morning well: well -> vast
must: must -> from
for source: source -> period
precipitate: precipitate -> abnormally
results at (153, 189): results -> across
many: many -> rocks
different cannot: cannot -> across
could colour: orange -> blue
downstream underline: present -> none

==*==

*Brief*:
Reproduce every line of the data above verbatim, preserving its order, spacing, and punctuation.

*Written solution*:
morning well: well -> vast
must: must -> from
for source: source -> period
precipitate: precipitate -> abnormally
results at (153, 189): results -> across
many: many -> rocks
different cannot: cannot -> across
could colour: orange -> blue
downstream underline: present -> none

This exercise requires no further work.